▸ **Extracted page text data**:
►

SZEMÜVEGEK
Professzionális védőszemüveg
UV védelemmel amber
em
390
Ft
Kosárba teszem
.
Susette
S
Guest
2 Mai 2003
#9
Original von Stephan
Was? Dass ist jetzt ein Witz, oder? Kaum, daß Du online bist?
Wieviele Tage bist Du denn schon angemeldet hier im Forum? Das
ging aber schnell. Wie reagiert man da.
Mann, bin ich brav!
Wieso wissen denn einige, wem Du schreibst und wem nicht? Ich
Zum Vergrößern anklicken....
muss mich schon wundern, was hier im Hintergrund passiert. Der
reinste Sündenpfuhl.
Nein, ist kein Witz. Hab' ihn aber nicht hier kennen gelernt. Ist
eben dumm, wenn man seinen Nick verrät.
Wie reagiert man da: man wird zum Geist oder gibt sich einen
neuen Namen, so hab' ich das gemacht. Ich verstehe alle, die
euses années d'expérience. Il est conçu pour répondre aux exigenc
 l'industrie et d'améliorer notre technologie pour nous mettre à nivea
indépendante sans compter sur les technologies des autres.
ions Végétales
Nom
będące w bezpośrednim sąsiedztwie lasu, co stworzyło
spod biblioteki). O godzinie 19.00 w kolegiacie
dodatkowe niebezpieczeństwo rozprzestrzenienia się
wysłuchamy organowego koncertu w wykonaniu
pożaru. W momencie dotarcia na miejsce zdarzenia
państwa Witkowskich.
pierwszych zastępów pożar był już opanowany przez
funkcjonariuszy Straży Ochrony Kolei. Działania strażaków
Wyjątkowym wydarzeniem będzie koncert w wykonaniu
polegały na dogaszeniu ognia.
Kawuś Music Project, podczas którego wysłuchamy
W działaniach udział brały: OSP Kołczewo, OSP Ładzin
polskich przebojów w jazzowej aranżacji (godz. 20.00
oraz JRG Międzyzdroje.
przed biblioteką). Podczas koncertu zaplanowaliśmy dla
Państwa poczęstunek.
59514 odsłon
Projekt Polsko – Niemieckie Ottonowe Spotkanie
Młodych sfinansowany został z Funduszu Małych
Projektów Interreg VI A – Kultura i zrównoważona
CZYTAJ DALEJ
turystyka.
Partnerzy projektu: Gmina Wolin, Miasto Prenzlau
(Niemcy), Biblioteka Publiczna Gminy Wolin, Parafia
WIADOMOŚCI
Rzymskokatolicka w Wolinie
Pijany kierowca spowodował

◄

▸ **Description of the task**: Look above for the line with "Original von Stephan" and the line with "l'industrie et d'améliorer". Write out those two lines and all the lines between them, exactly, and no others.

▸ **Answer to the problem**:
Original von Stephan
Was? Dass ist jetzt ein Witz, oder? Kaum, daß Du online bist?
Wieviele Tage bist Du denn schon angemeldet hier im Forum? Das
ging aber schnell. Wie reagiert man da.
Mann, bin ich brav!
Wieso wissen denn einige, wem Du schreibst und wem nicht? Ich
Zum Vergrößern anklicken....
muss mich schon wundern, was hier im Hintergrund passiert. Der
reinste Sündenpfuhl.
Nein, ist kein Witz. Hab' ihn aber nicht hier kennen gelernt. Ist
eben dumm, wenn man seinen Nick verrät.
Wie reagiert man da: man wird zum Geist oder gibt sich einen
neuen Namen, so hab' ich das gemacht. Ich verstehe alle, die
euses années d'expérience. Il est conçu pour répondre aux exigenc
 l'industrie et d'améliorer notre technologie pour nous mettre à nivea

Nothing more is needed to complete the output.